The Great Gatsby is an oddly immaterial novel. In it there are only two characters with bodies that mean anything, bodies of vigor and appetite: Tom Buchanan and his mistress, Myrtle Wilson, whose alliance causes the book’s tragedy. The rest of them, Gatsby, the hordes of guests, Jordan, and, above all, Daisy, seem to be curiously unanchored to the ground. They are pastel beings, beings of light and sound — creatures of the imagination. At Gatsby’s parties, “men and girls” come and go “like moths,” accompanied by an orchestra as if they were characters in a play or a movie. When Nick first sees Daisy and Jordan in East Egg, the girls are reclining on a huge sofa. “They were both in white, and their dresses were rippling and fluttering as if they had just been blown back in after a short flight around the room.” They are as weightless as dollar bills, or maybe hundred-dollar bills, blown up in a wind before they settle again to the ground, and whether or not Fitzgerald intended this lightness as another image of money in his novel, money is the source of the charm that envelops the ethereal creatures. Daisy’s music is her own “thrilling” voice, and it sounds, as Gatsby says, “like money.” But Nick is the one who elaborates on its timbre. In it he hears the jingle of coins and the rain of gold in fairy tales.

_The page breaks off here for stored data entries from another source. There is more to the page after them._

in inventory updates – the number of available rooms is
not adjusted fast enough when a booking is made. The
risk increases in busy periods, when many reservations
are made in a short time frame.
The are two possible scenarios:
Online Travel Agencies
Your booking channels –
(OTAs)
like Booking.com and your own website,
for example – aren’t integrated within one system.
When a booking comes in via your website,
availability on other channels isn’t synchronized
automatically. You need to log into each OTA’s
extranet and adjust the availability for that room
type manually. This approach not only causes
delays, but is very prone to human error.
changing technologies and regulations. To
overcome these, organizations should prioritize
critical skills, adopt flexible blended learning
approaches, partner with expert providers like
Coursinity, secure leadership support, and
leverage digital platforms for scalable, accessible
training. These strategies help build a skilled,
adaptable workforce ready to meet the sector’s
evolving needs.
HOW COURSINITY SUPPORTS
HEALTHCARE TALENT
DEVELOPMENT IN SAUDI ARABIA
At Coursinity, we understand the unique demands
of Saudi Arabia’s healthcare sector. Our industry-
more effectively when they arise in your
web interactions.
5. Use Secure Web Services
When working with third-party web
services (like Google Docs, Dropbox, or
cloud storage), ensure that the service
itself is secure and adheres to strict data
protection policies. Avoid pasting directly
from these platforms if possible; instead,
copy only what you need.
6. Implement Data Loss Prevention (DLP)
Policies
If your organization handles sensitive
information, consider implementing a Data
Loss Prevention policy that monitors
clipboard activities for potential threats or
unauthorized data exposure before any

It may be that New York and its environs is the best place in the world to feel this particular bewitchment that all the pieties about honest poverty cannot disperse. Fitzgerald is right. Money in the Midwest may be respectable and it may even be considerable, but it is nothing like New York money. There was no money where I grew up, no “real” money, that is. The turkey farmers did well, and the dentists in town had a certain affluent shine to them, but, on the whole, status was measured in increments — a new economy car, unused skates, an automatic garage door opener — and there was a feeling that it was wrong to have much more money than anybody else, and downright sinful to flaunt it if you had it. When I arrived in New York, the money I saw flabbergasted me. It sashayed on Fifth Avenue and giggled in galleries and generally showed itself off with such unabashed glee that it was impossible not to admire it or envy it, at least a little. And what I saw during my travels through the city in the early 1980s was no different from what Nick saw. Money casts a glow over things, a glow all the more powerful to people who haven’t got it. No matter how clean or morally upright, poverty has cracks and corners of ugliness that nothing but money can close, and I remember the sense of relief and pleasure that would come over me when I sat in a good restaurant with white tablecloths and shining silver and flowers and I knew that my date was a person who could afford to pay. And it happened during my lonely, impoverished student days that a man would lean across the table and invite me to an island or to another country or to a seaside resort, to an East Egg or a West Egg, and the truth was that the smell of money would waft over me, its scent like a torpor-inducing drug, and had there been no Middle West, no Northfield, Minnesota, no home with its strident Lutheran sanctions, no invisible parental eyes always watching me — in short: had I been somebody else — I might have been blown off to an Egg in a gust of wind and floated across the beach and out into the Sound to the strains of some foolish but melodic accompaniment.